Gras, ne comprenait pas ce que le gouverneur voulait dire, mais le suivi en silence, pensant que sa requête était retenue et que le gouverneur le conduisit à son lieu de travail

« Entrez s’il vous plait »

Gras entra dans une grande et luxuriante salle, il aperçut au fond, un couple de vieux personne. Humble comme il était, il n’osa pas lever les yeux vers eux par respect,

« Regardez père qui nous rend visite » dit le gouverneur en s’adressant au vieux

« Oh, mon fils, heureux de te revoir, dit le vieux monsieur

Etonné, gras releva les yeux et découvrit que le vieux n’était que le berger qu’il avait aidé a récupérer les moutons et a réparer la clôture

«Vous, monsieur ? »

« Oui mon fils, je suis le père du gouverneur, mais j’aime ma vie de berger, c’est ce que j’étais avant que mon fils devienne gouverneur, c’est une longue histoire !

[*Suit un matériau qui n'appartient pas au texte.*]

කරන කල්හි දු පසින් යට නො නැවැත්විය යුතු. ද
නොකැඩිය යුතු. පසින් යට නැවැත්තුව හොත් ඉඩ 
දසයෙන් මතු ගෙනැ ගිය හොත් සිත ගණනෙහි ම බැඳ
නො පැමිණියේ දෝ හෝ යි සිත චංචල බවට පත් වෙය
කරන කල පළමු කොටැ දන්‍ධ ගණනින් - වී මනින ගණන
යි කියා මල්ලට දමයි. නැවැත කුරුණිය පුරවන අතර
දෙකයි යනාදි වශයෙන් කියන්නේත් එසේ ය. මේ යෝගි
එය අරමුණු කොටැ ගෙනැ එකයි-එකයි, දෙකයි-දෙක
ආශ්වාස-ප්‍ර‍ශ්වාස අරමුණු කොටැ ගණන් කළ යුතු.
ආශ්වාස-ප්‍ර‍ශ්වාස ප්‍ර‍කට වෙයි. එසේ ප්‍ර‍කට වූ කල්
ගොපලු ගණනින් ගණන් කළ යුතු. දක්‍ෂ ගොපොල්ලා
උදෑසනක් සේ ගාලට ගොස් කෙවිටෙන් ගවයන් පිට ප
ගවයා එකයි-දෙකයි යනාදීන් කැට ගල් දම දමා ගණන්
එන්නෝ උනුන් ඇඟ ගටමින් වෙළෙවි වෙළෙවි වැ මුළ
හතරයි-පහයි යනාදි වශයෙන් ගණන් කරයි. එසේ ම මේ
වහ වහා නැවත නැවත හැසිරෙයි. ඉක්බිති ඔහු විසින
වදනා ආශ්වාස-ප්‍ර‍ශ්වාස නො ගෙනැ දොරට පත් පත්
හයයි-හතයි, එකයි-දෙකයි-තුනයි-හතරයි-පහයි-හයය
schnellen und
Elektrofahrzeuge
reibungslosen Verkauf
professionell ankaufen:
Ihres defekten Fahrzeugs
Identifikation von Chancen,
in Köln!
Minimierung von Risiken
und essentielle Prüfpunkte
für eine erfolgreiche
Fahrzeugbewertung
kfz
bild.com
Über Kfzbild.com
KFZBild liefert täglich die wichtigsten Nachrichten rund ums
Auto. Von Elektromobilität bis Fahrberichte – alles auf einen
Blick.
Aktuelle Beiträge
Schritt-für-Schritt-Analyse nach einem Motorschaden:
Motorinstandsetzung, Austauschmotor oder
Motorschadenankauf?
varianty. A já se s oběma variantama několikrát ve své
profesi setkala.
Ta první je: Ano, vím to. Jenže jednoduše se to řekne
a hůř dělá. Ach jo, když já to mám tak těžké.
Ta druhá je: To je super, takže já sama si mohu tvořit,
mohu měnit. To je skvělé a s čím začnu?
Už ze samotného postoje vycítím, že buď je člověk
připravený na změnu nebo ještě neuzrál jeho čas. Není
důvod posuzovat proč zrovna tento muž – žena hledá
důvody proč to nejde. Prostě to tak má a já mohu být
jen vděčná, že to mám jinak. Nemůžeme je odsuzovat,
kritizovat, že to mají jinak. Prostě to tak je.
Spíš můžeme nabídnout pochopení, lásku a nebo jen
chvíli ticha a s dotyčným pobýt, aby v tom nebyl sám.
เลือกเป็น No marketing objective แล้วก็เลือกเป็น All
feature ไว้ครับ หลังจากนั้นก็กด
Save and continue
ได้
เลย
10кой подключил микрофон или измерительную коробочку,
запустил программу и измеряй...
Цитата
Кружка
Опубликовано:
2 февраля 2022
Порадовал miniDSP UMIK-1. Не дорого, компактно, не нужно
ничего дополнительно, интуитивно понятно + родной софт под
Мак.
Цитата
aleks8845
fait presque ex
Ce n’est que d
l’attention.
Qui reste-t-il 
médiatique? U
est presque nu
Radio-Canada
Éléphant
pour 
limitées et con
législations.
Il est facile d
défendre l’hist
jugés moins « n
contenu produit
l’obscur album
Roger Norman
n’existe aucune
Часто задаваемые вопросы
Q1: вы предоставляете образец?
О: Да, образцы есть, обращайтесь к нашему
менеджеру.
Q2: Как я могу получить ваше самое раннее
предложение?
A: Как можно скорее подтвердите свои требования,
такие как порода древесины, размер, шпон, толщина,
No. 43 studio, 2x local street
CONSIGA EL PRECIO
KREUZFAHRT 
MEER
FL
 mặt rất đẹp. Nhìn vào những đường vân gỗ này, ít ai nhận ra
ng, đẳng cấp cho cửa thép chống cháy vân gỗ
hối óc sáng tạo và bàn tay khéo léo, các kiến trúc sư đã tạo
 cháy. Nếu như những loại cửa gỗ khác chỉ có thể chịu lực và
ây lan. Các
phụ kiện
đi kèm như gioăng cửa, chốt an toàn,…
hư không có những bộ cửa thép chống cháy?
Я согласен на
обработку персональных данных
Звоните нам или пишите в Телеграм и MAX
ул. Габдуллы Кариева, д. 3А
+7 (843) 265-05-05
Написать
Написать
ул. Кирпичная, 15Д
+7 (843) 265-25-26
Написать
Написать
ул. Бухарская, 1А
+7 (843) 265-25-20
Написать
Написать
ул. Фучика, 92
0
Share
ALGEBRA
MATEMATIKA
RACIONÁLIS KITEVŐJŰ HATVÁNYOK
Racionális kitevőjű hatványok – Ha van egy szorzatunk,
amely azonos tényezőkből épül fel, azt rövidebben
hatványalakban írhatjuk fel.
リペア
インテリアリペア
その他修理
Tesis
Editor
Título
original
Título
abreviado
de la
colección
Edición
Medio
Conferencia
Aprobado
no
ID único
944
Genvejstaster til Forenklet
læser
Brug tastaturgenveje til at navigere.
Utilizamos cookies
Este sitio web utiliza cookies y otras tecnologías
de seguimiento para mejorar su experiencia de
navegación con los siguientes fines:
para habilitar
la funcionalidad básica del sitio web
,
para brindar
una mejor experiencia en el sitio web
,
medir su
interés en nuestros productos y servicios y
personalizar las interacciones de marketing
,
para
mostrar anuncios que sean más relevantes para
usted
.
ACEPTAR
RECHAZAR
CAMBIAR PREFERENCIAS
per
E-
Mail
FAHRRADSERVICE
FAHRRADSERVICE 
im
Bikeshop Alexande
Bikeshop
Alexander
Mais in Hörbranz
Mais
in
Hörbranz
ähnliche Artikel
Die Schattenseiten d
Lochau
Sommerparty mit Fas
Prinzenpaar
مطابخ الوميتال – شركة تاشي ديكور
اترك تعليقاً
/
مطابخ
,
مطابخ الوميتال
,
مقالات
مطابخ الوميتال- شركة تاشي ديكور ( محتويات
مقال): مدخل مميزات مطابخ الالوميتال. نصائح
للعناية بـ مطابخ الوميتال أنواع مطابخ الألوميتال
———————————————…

« Gras », dit le gouverneur, « pour ton amabilité, ton courage, et ta gratitude, je te nomme vice-vizir, j’ai besoin de personne humble et intègre comme toi à mes côtés.

Gras ne croyait pas à ce qui lui arrivait, il les remercia et alla chercher ses parents pour vivre avec lui aux quartiers du gouverneur.

Quant à ingrat, il était parti très loin pour que sa famille ne trouve plus ses traces et ne lui demande pas de partager son maigre butin, bientôt il perdit tous son argent, les deux moutons chétifs qu’il avait acheté étaient morts et il n’avait même pas d’argent pour retourner à son village, il mourut en mendions sur le trottoir de la grande ville, en un piètre soir d’hiver.